Increased buyer demand spurred by low mortgage rates caused inventory levels to plummet 9.5 percent year-over-year in November, according to a realtor.com housing trends report released on Monday.
The 9.5 percent drop translates into 131,000 fewer listings on the market compared to 2018, with entry-level homes priced below $200,000 experiencing the largest annual decline of any price tier (-16.5 percent).
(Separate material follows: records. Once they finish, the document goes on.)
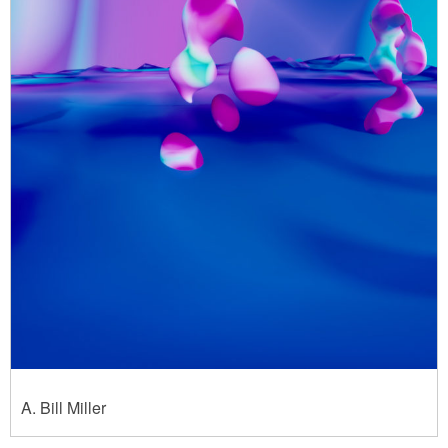
A. Bill Miller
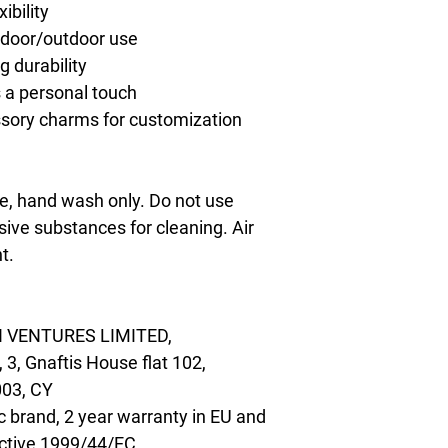
ibility
indoor/outdoor use
g durability
s a personal touch
ssory charms for customization
, hand wash only. Do not use 
ive substances for cleaning. Air 
t.
 VENTURES LIMITED,
, Gnaftis House flat 102,
003, CY
c brand, 2 year warranty in EU and
ective 1999/44/EC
The number of new homes hitting the market declined 7.7 percent over the same time period, further exacerbating the shortage.
“As millennials — the largest cohort of buyers in U.S. history — embrace homeownership and take advantage of this year’s unexpectedly low mortgage rates, demand is outstripping supply, causing inventory to vanish,” said realtor.com Senior Economist George Ratiu.
“The housing shortage is felt acutely at the entry-level of the market, where most millennials are looking to break into the market for their first home.”
On a market-by-market basis, San Diego (-28.1 percent), Phoenix (-24.1 percent) and Rochester (-22.4 percent) experienced the greatest annual inventory declines. Conversely, Las Vegas (+14.4 percent), Minneapolis (11.5 percent), and San Antonio (+7.2 percent) saw inventory level increases that reached up to nearly 15 percent.
As inventory levels dropped at the entry-level, Ratiu said buyers began battling for listings at higher price points, driving days on market down and trigging shortages for homes priced above $200,000.
In November, homes sold two days faster (70 days vs. 72 days) with affordable, secondary markets such as Raleigh (73 days to 63 days), Hartford (75 days to 65 days), and Birmingham (82 to 72 days) experiencing the fastest acceleration in listing to close times.
At the same time, the inventory for mid-tier listings priced between $200,000 and $750,000 and luxury listings priced above $1 million declined 7.4 percent and 1.3 percent year-over-year, respectively.
“The inventory decreases seen across all value ranges could in part be attributed to a spill-over effect, as the lack of inventory has pushed buyers up the price chain to stretch their budgets and search for homes above their initial price target,” Ratiu added.
Despite the imbalance between supply and demand, home price growth slowed from 4.3 percent in October to 3.6 percent in November for a median listing price of $309,000.
However, the majority of the nation’s 50 largest metros still experienced annual home price increases with Los Angeles (+16.6 percent), Rochester (+12.8 percent) and Birmingham (+12.3 percent) leading the way.